Du Toit é jogado em meio à tragédia do apartheid menos velado quando o filho de onze anos de idade de seu jardineiro, Gordon (Winston Ntshona), é sequestrado pelas forças policiais do governo. Em sua trajetória para localizar o menino, Gordon acaba sendo assassinado - tendo sua morte ocultada pelos meios oficiais e declarada natural. Indignado, Ben se une à jornalista britânica Melanie (Susan Sarandon) para tentar jogar luz nas reais condições das prisões do país, onde tortura e assassinato são acontecimentos triviais. Um velho amigo de Gordon, Stanley (Zakes Mokae), é seu guia pelos meandros da sociedade dividida da África do Sul - e irá lhe servir também de apoio quando outras mortes começam a acontecer a seu redor e até sua família, amigos e colegas de trabalho resolvem lhe virar as costas. Em sua descida rumo ao desconhecido, ele conta com seu apego à verdade e à certeza de estar lutando do lado certo da batalha. Seu maior empecilho nisso é o Capitão Stoltz (Jurgen Prochnow), que não mede esforços ou estratégias para apagar os vestígios de seus crimes de ódio.

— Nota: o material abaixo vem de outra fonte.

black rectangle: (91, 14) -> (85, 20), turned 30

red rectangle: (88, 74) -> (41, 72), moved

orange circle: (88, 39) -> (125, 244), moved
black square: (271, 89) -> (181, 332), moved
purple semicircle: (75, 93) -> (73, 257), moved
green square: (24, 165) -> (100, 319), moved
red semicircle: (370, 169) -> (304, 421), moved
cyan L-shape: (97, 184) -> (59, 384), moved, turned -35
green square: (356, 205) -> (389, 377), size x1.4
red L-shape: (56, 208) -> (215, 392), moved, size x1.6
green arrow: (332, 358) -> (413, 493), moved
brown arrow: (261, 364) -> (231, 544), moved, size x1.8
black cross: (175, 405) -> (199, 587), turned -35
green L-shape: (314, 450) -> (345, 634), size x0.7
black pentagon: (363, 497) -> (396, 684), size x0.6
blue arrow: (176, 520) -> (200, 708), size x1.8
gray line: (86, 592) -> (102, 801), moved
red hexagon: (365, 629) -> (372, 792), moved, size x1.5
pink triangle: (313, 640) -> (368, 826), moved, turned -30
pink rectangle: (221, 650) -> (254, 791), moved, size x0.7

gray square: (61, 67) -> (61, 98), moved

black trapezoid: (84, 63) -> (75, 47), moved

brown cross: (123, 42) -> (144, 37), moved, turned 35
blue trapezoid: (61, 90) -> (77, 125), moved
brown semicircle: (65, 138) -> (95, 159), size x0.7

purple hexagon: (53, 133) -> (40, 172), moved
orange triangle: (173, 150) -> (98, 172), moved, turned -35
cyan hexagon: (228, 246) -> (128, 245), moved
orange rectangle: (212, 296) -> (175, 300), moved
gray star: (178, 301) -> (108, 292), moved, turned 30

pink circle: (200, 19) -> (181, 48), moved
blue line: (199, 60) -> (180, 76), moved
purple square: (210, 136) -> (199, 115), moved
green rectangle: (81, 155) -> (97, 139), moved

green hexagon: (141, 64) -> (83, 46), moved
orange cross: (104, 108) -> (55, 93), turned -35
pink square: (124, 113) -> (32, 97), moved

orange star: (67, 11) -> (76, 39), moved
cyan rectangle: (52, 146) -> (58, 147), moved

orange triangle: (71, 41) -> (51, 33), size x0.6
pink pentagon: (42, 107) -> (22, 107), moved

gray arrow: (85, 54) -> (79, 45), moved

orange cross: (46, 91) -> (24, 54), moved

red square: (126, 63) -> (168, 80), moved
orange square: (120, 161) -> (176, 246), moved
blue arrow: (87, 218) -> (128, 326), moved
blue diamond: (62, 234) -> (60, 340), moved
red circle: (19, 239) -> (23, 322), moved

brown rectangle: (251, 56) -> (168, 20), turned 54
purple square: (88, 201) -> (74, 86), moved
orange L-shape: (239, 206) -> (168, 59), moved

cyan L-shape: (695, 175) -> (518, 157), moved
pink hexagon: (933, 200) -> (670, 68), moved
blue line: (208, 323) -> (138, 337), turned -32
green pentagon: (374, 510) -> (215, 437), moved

Assim como "Um grito de liberdade" tratava dos desdobramentos da morte do ativista Steve Biko, "Assassinato sob custódia" se utiliza de um crime bárbaro para mergulhar o espectador em um mundo onde as leis e a igualdade racial só existem na teoria. Durante a primeira metade do filme, a diretora conta sua história com placidez, ainda que revoltosa, como se preparando o público para sua metade final. A partir daí, quando Du Toit e Stanley percebem que a única maneira de desvendar toda a lista de atrocidades que os cerca é jogando com armas menos leais e claras, o filme acelera o ritmo, engrena uma sucessão de sequências impactantes e passa a revelar o caráter real de alguns de seus personagens, conduzindo a um final realista e triste. Pontuado pela bela trilha sonora de Dave Grusin e valorizado por um elenco coadjuvante formado por atores sul-africanos que dão um tom de veracidade ainda maior à trama, o filme de Euzhan Palcy - que posteriormente dedicou-se mais à carreira de documentarista - é um petardo emocional verdadeiro e pungente. Apesar de parecer, em alguns momentos, um telefilme, é um prato cheio para aqueles que gostam de unir o útil ao agradável e procuram entretenimento com substância. Um filme subestimado e muito importante, lançado, ironicamente, na mesma temporada em que "Conduzindo Miss Daisy" - criticado por seu retrato romantizado do racismo - ganhou o Oscar de melhor filme. A Academia, como sempre, perdendo o trem da história!